===== The input

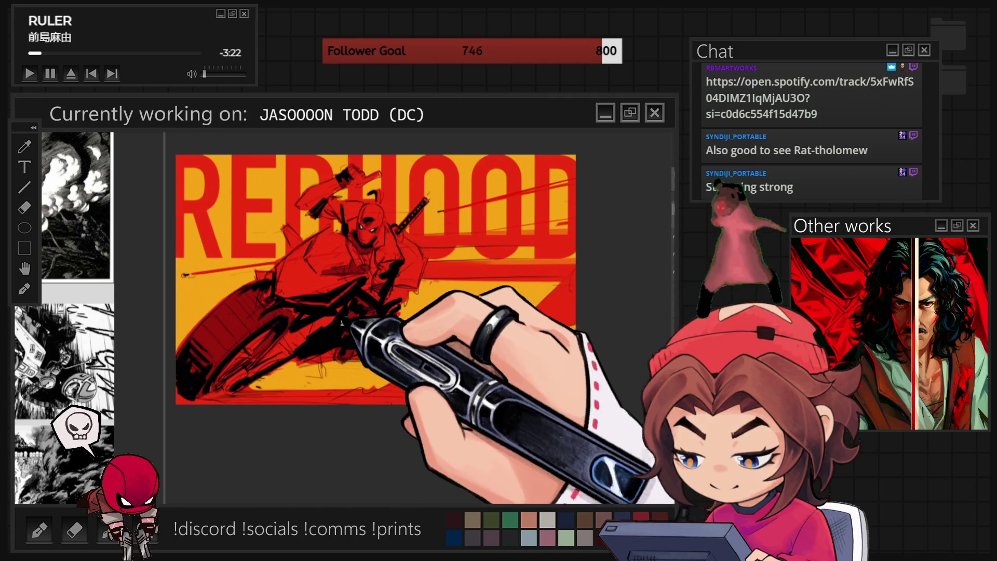
pyautogui.moveTo(374, 360); pyautogui.dragTo(507, 362)
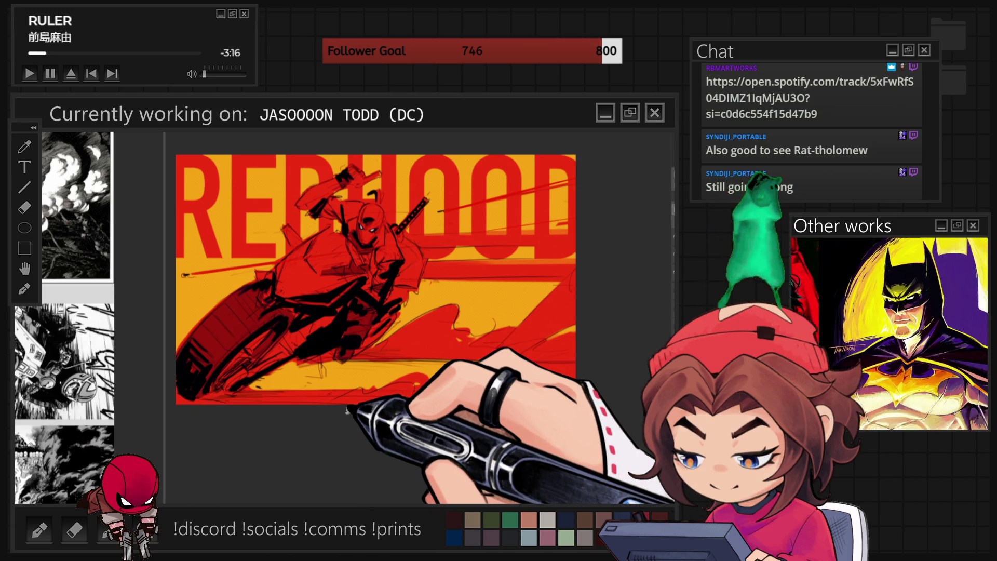
pyautogui.moveTo(596, 252); pyautogui.dragTo(343, 290)
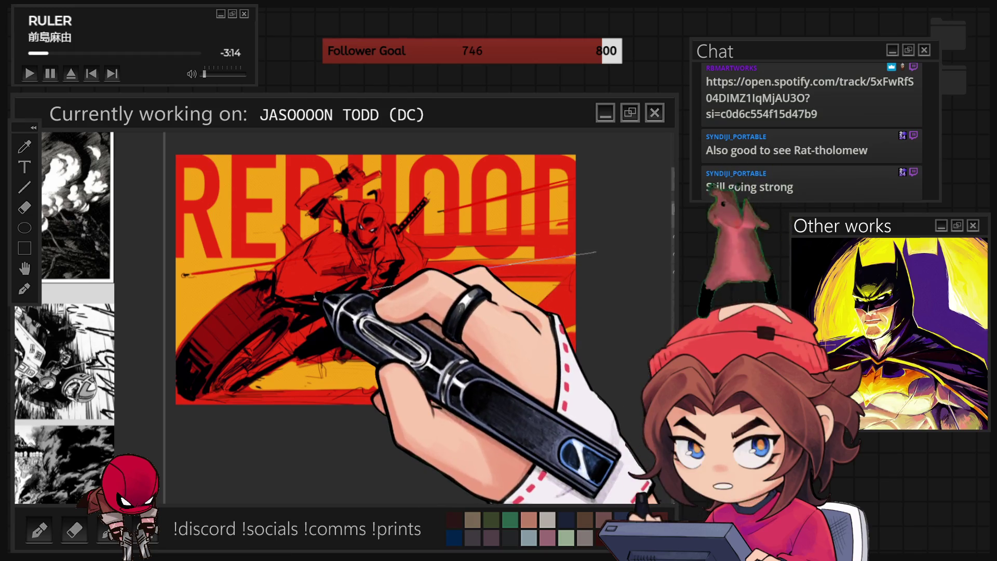
# Add red vertical streaks below the rider and ink a red straight line along a long guide.
pyautogui.moveTo(367, 425)
pyautogui.mouseDown()
pyautogui.moveTo(318, 300)
pyautogui.moveTo(602, 257)
pyautogui.mouseUp()
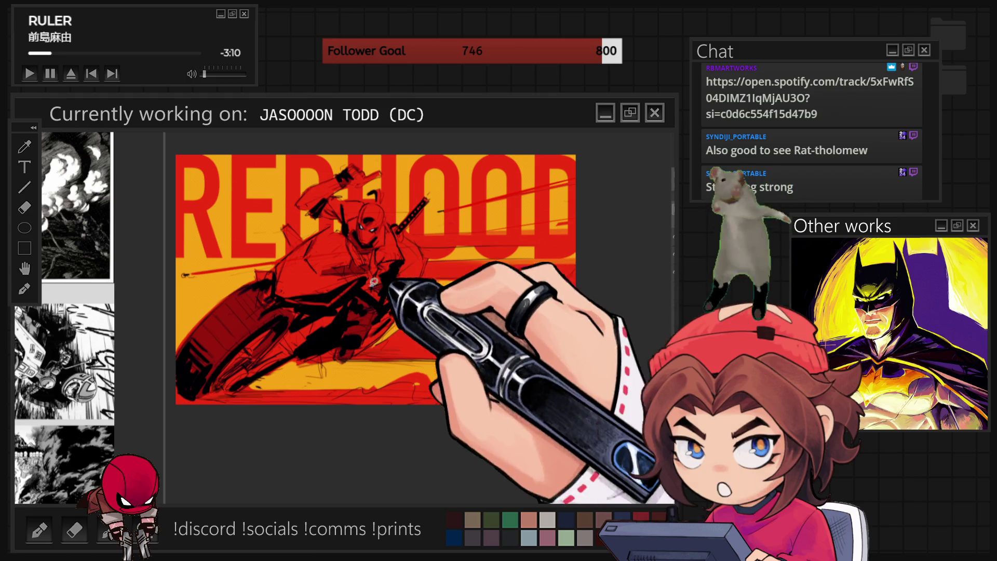
pyautogui.moveTo(320, 394); pyautogui.dragTo(320, 296)
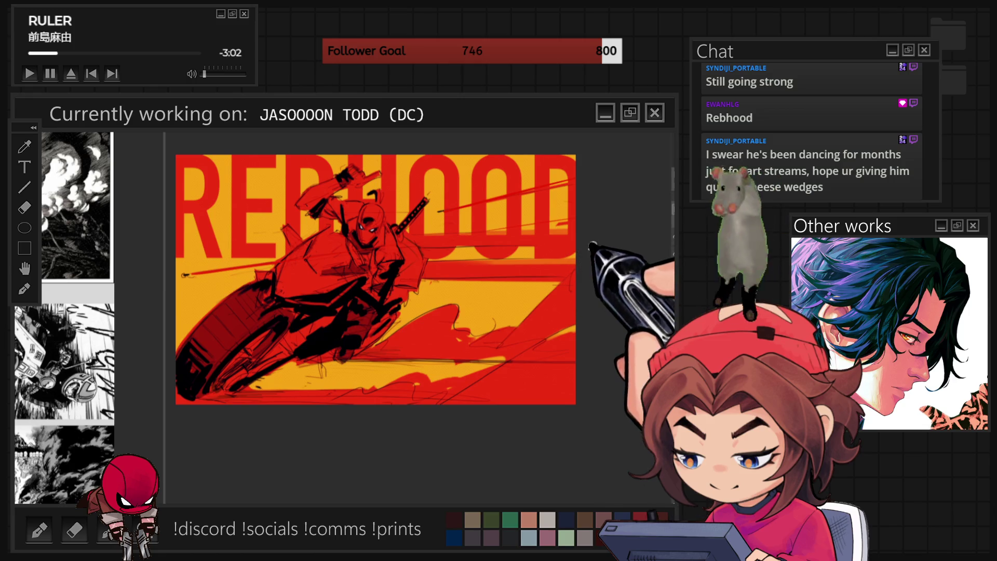
pyautogui.moveTo(596, 249); pyautogui.dragTo(319, 355)
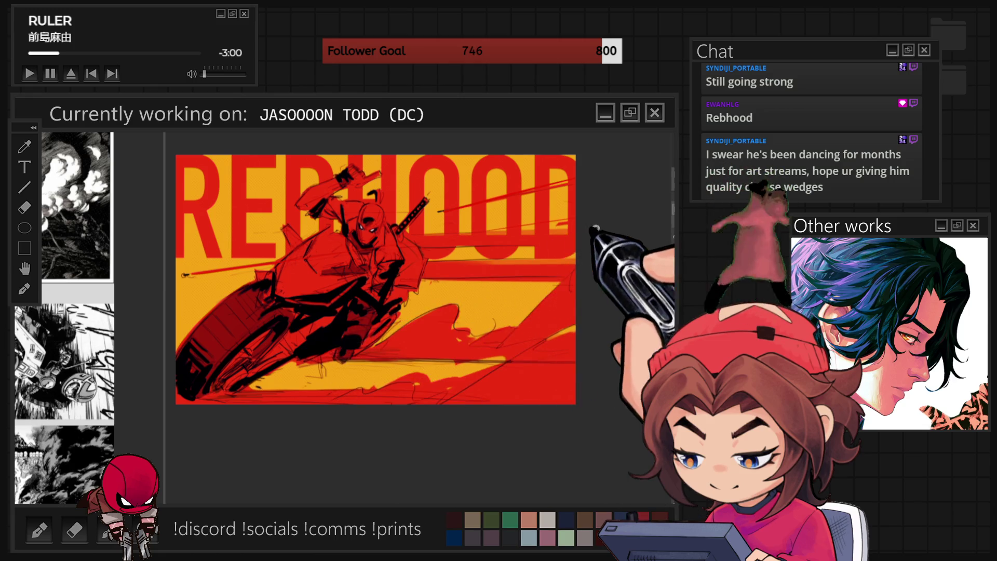
pyautogui.moveTo(575, 246); pyautogui.dragTo(324, 334)
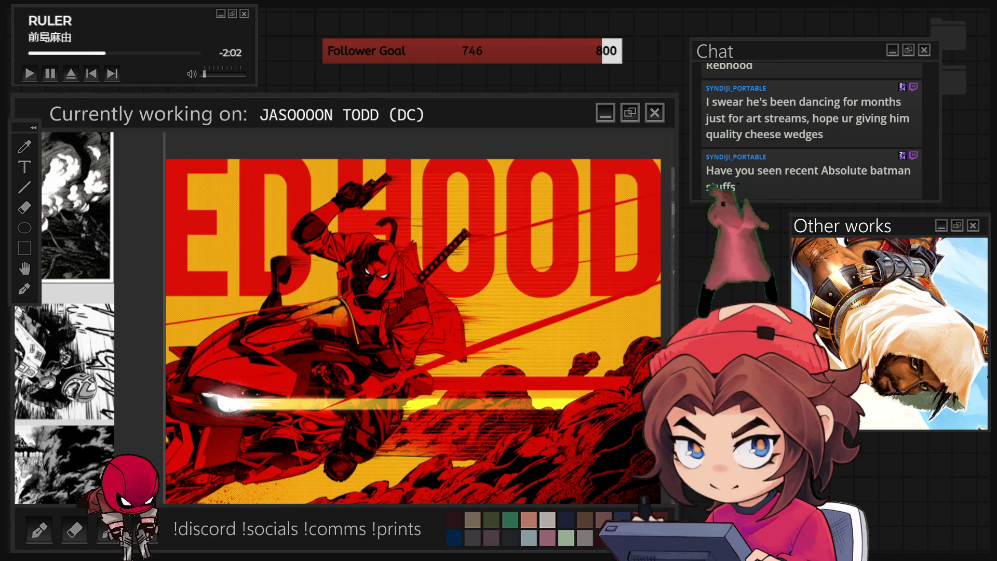
# Zoom out to shrink the view of the artwork.
pyautogui.press('ctrl+minus')
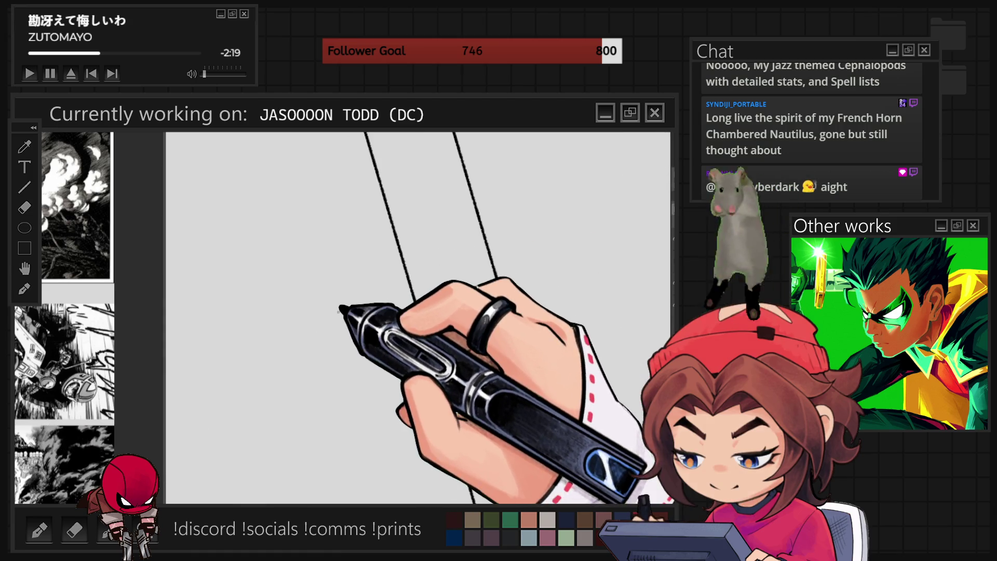
# Sketch the curved hat brim and the sides and top edge of the crown.
pyautogui.moveTo(223, 261); pyautogui.dragTo(373, 240)
pyautogui.press('ctrl+z')
pyautogui.moveTo(219, 257); pyautogui.dragTo(322, 248)
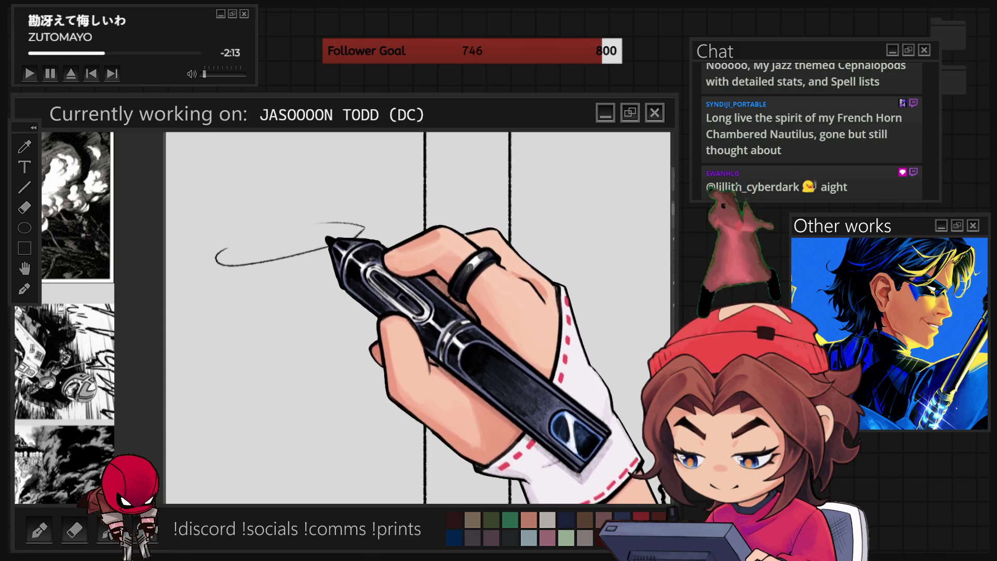
pyautogui.moveTo(268, 192); pyautogui.dragTo(265, 226)
pyautogui.moveTo(268, 190); pyautogui.dragTo(295, 184)
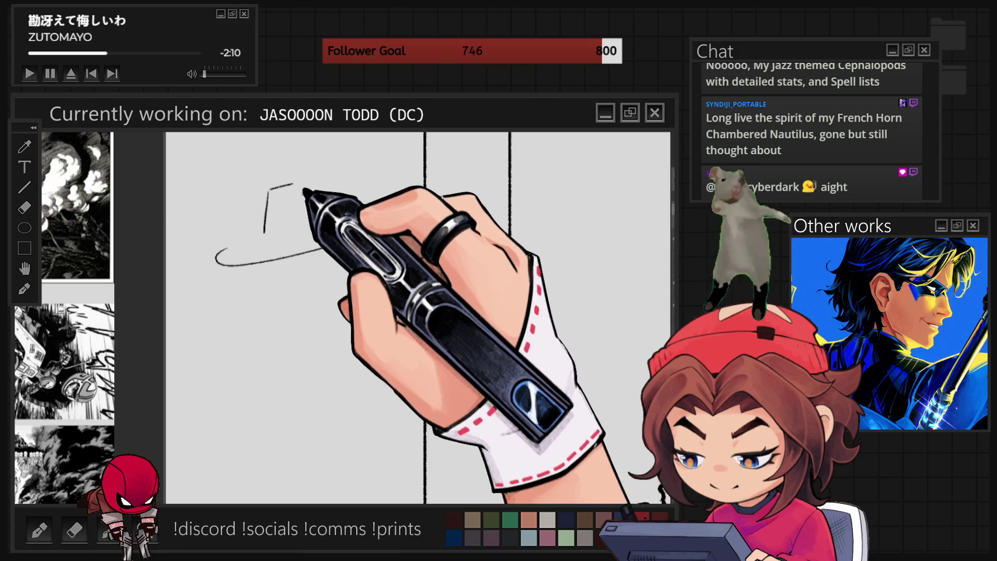
pyautogui.moveTo(268, 191)
pyautogui.mouseDown()
pyautogui.moveTo(303, 186)
pyautogui.moveTo(280, 194)
pyautogui.mouseUp()
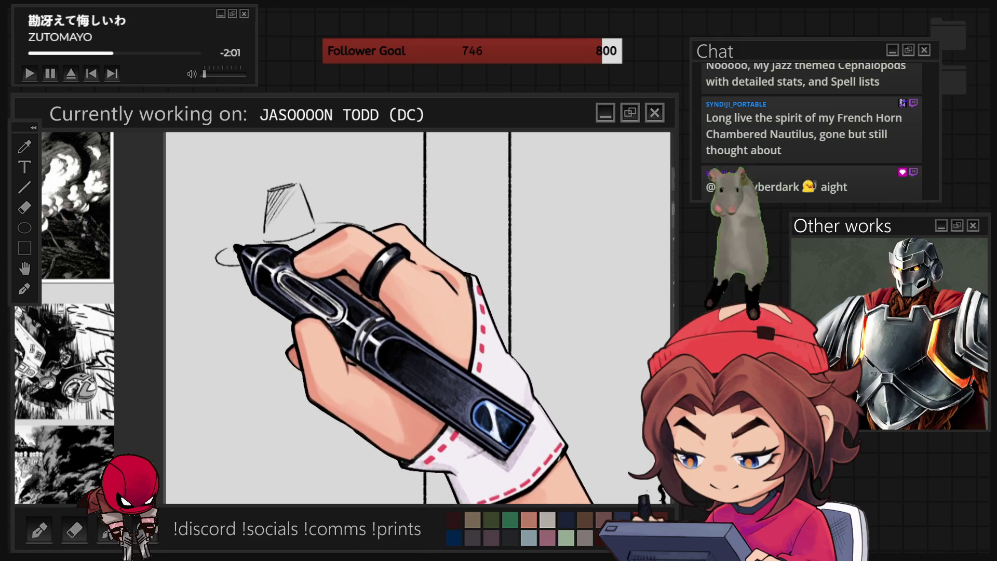
# Finish the brim's lower edge and sketch the face side, chin and jawline below it.
pyautogui.moveTo(334, 234)
pyautogui.mouseDown()
pyautogui.moveTo(302, 266)
pyautogui.moveTo(265, 379)
pyautogui.mouseUp()
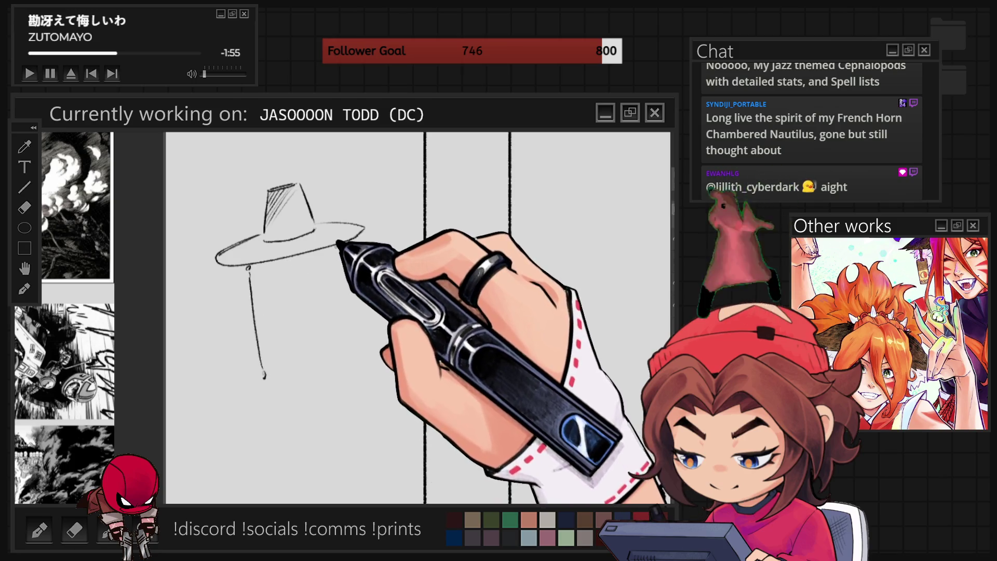
pyautogui.moveTo(339, 248); pyautogui.dragTo(334, 342)
pyautogui.moveTo(265, 378)
pyautogui.mouseDown()
pyautogui.moveTo(296, 411)
pyautogui.moveTo(333, 348)
pyautogui.mouseUp()
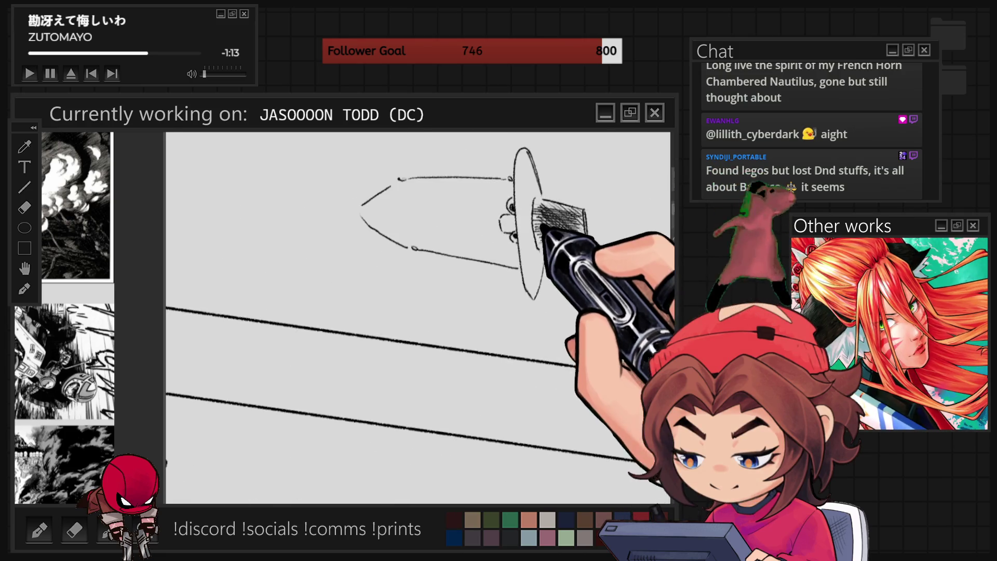
# Hatch shading into the hat crown and brim, rotating the canvas and resetting it upright.
pyautogui.moveTo(537, 213); pyautogui.dragTo(554, 234)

==========

*Exercise brief*. Leave out the pictures and repeat the lines from the start of the material through the line with "pyautogui.moveTo(219, 257); pyautogui.dragTo(322, 248)", inclusive.

*Exercise response*.
pyautogui.moveTo(374, 360); pyautogui.dragTo(507, 362)
pyautogui.moveTo(596, 252); pyautogui.dragTo(343, 290)
# Add red vertical streaks below the rider and ink a red straight line along a long guide.
pyautogui.moveTo(367, 425)
pyautogui.mouseDown()
pyautogui.moveTo(318, 300)
pyautogui.moveTo(602, 257)
pyautogui.mouseUp()
pyautogui.moveTo(320, 394); pyautogui.dragTo(320, 296)
pyautogui.moveTo(596, 249); pyautogui.dragTo(319, 355)
pyautogui.moveTo(575, 246); pyautogui.dragTo(324, 334)
# Zoom out to shrink the view of the artwork.
pyautogui.press('ctrl+minus')
# Sketch the curved hat brim and the sides and top edge of the crown.
pyautogui.moveTo(223, 261); pyautogui.dragTo(373, 240)
pyautogui.press('ctrl+z')
pyautogui.moveTo(219, 257); pyautogui.dragTo(322, 248)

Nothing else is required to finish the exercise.